Di sisi lain, Sandara berbicara kepada sopir taksi, "Pak, tolong berhenti sebentar di ATM ya, saya ingin mengambil uang dulu." Setelah taksi berhenti, Sandara dengan langkah tegap segera melangkah ke mesin ATM. Matanya menatap layar, menunggu konfirmasi bahwa uang yang Bima transfer telah masuk ke rekeningnya.

Begitu selesai mengambil uang, senyuman lega menghiasi wajahnya. "Gue bisa langsung kasih nih uangnya ke debt collector biar nggak dikejar-kejar lagi," gumamnya sembari menggenggam erat uang tunai tersebut. Sandara lalu kembali menaiki taksi yang telah menunggunya, langkahnya lebih ringan karena beban terasa berkurang.

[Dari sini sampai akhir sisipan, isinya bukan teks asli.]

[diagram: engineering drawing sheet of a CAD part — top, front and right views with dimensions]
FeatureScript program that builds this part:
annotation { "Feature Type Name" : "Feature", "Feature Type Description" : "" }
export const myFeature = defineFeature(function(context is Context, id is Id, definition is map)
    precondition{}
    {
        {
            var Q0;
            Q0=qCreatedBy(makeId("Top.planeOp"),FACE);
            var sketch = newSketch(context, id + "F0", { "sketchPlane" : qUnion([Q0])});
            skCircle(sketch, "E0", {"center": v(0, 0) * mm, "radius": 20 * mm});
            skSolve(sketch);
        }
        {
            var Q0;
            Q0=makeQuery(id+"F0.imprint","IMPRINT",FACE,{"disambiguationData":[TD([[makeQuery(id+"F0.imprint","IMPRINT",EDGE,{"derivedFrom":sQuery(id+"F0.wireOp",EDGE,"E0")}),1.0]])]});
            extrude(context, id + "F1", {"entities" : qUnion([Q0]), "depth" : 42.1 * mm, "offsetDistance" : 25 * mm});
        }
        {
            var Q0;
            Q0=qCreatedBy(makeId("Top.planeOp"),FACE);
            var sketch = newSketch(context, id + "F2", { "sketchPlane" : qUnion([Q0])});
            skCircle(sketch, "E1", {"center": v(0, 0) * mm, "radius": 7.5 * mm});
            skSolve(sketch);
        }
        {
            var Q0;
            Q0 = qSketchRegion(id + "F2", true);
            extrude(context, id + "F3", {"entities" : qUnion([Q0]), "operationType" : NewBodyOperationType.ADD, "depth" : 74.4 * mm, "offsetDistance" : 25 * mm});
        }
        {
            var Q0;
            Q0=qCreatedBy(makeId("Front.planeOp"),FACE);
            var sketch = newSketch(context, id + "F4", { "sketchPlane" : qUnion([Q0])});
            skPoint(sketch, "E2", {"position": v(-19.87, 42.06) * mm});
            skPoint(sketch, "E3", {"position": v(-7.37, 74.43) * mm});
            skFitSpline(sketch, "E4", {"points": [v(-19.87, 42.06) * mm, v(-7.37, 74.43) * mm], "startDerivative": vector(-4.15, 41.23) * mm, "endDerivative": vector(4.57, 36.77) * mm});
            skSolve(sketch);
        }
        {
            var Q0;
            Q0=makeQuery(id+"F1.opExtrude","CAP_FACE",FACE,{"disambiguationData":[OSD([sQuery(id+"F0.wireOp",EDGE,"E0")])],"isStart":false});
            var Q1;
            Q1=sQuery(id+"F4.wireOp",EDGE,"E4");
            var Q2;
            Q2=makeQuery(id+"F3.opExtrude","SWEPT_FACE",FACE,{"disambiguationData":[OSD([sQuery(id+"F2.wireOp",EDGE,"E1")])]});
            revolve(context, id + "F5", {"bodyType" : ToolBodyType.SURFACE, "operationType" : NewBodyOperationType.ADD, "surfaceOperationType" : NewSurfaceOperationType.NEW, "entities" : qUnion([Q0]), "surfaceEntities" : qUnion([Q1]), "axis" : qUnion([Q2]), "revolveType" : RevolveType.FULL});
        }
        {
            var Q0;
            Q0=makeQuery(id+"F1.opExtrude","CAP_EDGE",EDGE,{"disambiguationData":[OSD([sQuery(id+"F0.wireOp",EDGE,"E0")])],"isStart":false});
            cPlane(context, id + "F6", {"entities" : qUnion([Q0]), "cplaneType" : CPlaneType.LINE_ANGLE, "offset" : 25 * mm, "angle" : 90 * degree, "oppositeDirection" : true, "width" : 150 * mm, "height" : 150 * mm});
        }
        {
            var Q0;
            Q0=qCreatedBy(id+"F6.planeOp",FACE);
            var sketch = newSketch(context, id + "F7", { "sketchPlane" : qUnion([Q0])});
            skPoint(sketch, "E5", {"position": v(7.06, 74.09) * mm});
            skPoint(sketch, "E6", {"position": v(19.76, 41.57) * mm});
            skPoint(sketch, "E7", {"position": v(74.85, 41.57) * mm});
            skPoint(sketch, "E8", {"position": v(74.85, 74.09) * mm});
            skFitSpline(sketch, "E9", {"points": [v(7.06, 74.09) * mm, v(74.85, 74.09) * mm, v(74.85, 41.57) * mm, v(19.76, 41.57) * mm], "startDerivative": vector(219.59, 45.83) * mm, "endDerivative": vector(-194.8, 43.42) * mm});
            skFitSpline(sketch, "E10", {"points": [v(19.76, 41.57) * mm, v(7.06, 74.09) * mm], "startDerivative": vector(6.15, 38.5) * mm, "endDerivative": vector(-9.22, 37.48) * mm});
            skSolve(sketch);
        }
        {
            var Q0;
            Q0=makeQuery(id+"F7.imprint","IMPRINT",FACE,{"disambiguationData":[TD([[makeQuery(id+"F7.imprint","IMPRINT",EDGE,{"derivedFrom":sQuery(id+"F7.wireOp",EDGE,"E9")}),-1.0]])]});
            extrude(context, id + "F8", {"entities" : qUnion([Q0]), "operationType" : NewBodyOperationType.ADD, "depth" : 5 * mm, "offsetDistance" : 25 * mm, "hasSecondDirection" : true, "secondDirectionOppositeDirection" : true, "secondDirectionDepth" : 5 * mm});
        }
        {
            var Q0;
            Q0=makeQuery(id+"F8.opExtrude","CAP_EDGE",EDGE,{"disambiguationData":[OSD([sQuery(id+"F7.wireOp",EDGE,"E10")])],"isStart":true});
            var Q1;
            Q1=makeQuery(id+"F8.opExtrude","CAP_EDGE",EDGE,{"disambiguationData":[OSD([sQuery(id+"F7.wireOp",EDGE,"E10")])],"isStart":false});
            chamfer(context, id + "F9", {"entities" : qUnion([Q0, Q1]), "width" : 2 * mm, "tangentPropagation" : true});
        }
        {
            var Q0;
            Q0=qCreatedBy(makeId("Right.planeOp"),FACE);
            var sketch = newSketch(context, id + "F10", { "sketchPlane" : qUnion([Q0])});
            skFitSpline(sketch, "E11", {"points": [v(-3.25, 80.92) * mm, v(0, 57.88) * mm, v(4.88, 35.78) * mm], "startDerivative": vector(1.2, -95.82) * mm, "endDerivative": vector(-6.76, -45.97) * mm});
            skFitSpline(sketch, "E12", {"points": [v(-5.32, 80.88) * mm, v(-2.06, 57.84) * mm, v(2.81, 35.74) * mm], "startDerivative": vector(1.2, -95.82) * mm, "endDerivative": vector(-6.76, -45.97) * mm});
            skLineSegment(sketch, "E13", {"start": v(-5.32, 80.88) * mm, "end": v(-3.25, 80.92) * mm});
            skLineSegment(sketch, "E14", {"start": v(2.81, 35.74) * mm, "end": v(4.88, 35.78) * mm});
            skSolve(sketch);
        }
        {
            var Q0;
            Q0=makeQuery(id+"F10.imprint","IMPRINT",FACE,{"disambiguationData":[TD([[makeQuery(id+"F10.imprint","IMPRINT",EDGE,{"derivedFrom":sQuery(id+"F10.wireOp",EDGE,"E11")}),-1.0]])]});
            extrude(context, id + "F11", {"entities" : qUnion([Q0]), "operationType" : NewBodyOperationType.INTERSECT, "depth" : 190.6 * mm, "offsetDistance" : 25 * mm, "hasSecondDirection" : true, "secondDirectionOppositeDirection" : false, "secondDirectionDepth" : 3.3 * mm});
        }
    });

Begitu taksi berhenti di depan rumah, Sandara langsung membayar ongkosnya dan bergegas turun. Dia tidak menyadari bahwa ada seseorang yang mengikutinya dari jauh.

Begitu pintu rumah terbuka, Sandara disambut oleh Ajeng, ibu tirinya, yang sedang menatapnya dengan marah.

"Pulang juga kamu anak bodoh. Apa yang sudah kamu lakukan, Dara? Kamu bisanya hanya bikin malu saja. Masuk ke toilet pria, memalukan!" umpat Ajeng sambil menunjukkan layar ponsel yang memperlihatkan berita tentang insiden Sandara yang viral di media sosial. Wajah Ajeng tampak merah padam karena kekesalannya, meskipun berita tersebut sudah dihapus.

"Mana uangnya?" tanya Ajeng dengan wajah berang.

"Uang apa? Emangnya gue ini bisa nyetak uang?" jawab Sandara dengan santai, mencoba menyembunyikan perasaan sedih yang terpendam.

Ajeng semakin naik pitam, "Dasar anak bodoh! Aku kan sudah bilang minta saja sama suamimu yang kaya raya itu. Dasar anak tidak berguna!" umpatnya sambil menatap Sandara dengan kesal.

Namun, Sandara tidak menghiraukan mama tirinya itu. Ia berlalu pergi begitu saja menuju ke kamarnya.

"Lihat saja, anak bodoh! Kamu akan menyesal!"